- Your goal -
Each line below that contains the word "Acerca" must be copied.
(Provided records)
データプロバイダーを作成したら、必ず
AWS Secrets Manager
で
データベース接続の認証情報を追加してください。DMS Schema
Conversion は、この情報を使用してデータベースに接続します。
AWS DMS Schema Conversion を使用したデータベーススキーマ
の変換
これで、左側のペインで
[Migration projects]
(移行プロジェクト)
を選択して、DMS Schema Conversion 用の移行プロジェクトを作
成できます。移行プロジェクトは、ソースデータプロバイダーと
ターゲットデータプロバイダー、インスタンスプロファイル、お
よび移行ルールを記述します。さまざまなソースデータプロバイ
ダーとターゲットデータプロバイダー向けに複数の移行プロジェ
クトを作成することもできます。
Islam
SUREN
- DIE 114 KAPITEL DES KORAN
(End Provided records)
(Provided records)
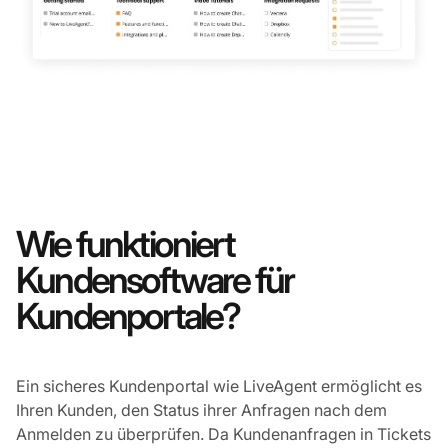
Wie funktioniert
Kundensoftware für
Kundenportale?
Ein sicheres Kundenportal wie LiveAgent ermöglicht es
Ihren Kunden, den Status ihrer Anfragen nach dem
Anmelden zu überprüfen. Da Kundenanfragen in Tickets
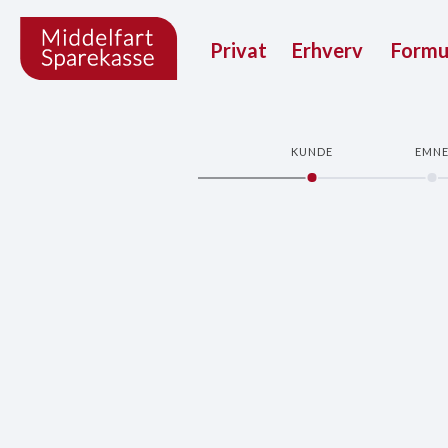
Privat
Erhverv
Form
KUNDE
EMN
(End Provided records)
(Provided records)
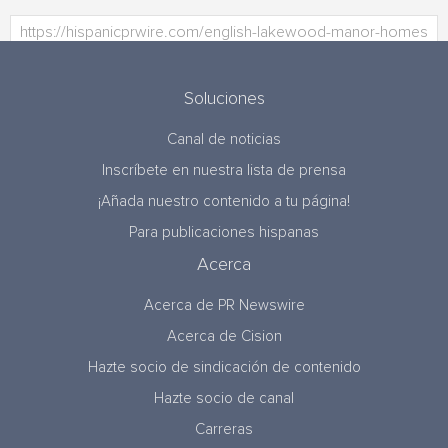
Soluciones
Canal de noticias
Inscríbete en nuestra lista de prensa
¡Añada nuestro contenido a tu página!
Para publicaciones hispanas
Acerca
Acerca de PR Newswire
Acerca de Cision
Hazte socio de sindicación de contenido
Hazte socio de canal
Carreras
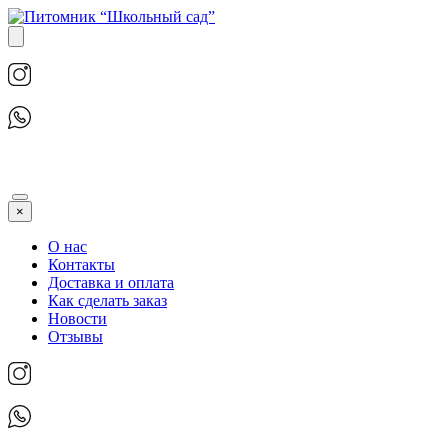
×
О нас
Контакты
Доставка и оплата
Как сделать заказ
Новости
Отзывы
(End Provided records)
- Task solution -
Acerca
Acerca de PR Newswire
Acerca de Cision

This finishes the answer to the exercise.